Cisco Pumps Up the Edge
The Nexus 7000, introduced in January, didn't do it: That's a box aimed at data center virtualization. Neither did the ASR 1000, introduced in March: Its early incarnations are too small, and it's intended to serve enterprises as well as carriers. (See Cisco's Nexus Targets Data Center's Future and Cisco Takes Hold of the Edge.)
But the ASR 9000, being introduced today, could be the eventual replacement for the Cisco 7600, an older platform that makes up a good chunk of Cisco's installed base and which, Cisco contends, may not have enough gas in the tank as telcos start handling larger volumes of video traffic.
Even if you don't want to view it as a 7600 replacement, the ASR 9000 is at least a heck of a lot bigger. "The ASR 9000 is a blockbuster machine -- it's a 'Viking' that obliterates the 7600 predecessor in capacity and, potentially, in smarts," says Infonetics Research Inc. analyst Michael Howard, referring to the box's code name.

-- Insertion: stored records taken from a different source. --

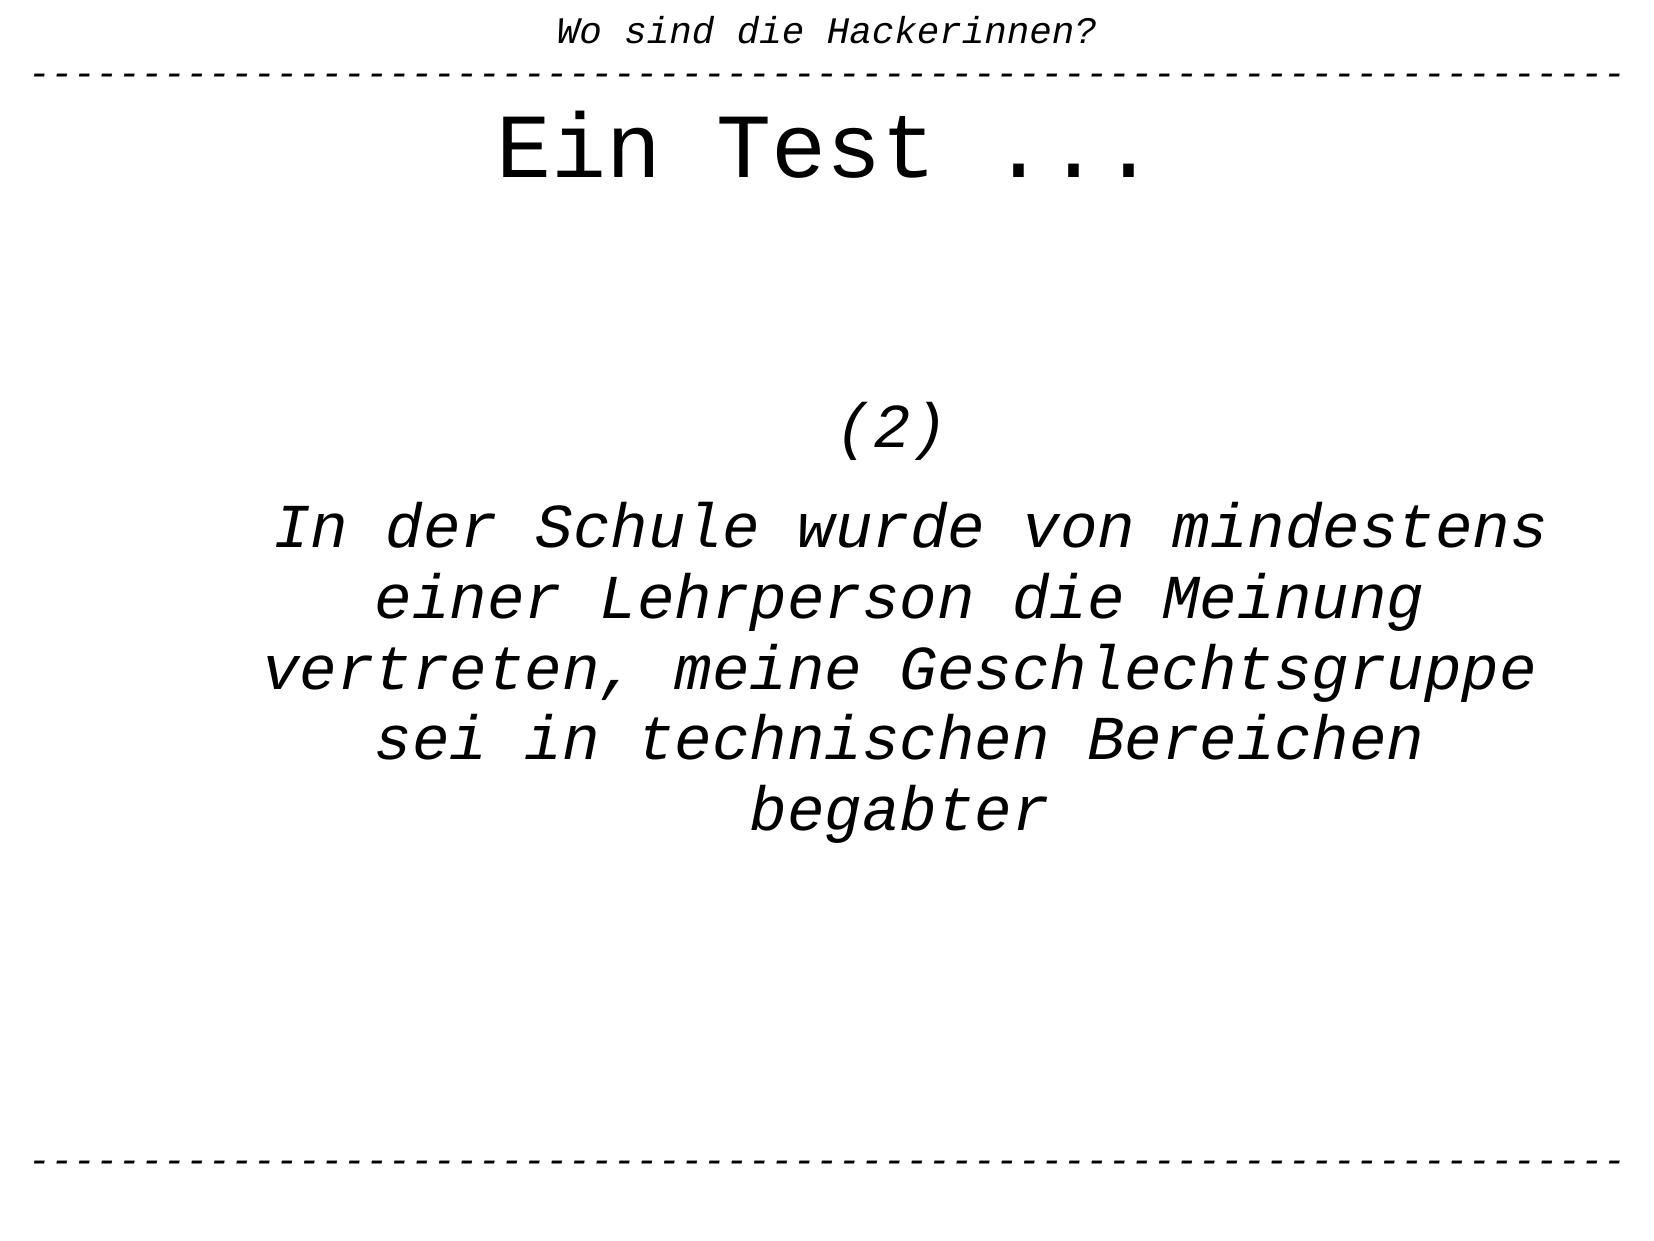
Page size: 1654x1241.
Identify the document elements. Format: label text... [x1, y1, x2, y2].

title ----------------------------------------------------------------------- [0, 1098, 1654, 1184]
list (2) In der Schule wurde von mindestens einer Lehrperson die Meinung vertreten, meine Geschlechtsgruppe sei in technischen Bereichen begabter [82, 290, 1571, 1098]
title Wo sind die Hackerinnen? ----------------------------------------------------------------------- [0, 12, 1654, 98]
title Ein Test ... [82, 98, 1571, 257]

Some of the big numbers, such as the possiblity of more than 5 Tbit/s of switching, were revealed on Halloween when a pretty accurate description of the router leaked via Oppenheimer & Co. Inc. analyst Ittai Kidron. (See Cisco Plans Edge-Router Splash.)
Possibly the most important stat is that the ASR 9000 is built to handle 400 Gbit/s of traffic per slot. That's a huge number -- even the CRS-1 gets only 40 Gbit/s per slot.
It's going to be a while before you can use all that throughput, though, as the ASR 9000's first linecards will handle just a few 10-Gbit/s lines apiece. Bigger cards will be available when the 100-Gbit/s Ethernet standard gets finalized, says Pankaj Patel, senior vice president and general manager of Cisco’s service provider technology group.
Cisco has also taken the opportunity to pile features into the box, including content delivery technology acquired from Arroyo Video Solutions in 2006. (See Cisco Snatches VOD Vendor Arroyo.)
And, to get the most obvious question out of the way: No, the ASR 9000 doesn't use yet another new operating system like the ASR 1000 and Nexus lines did. It runs on IOS XR, the same software powering the CRS-1 core router but not the same as the IOS XE variant running on the ASR 1000.
Cisco says the ASR 9000 was four years and $200 million in the making, with the Arroyo blade tacked onto the project midway. Light Reading heard about the development in October 2006. (See Cisco Lines Up 7600 Successor.)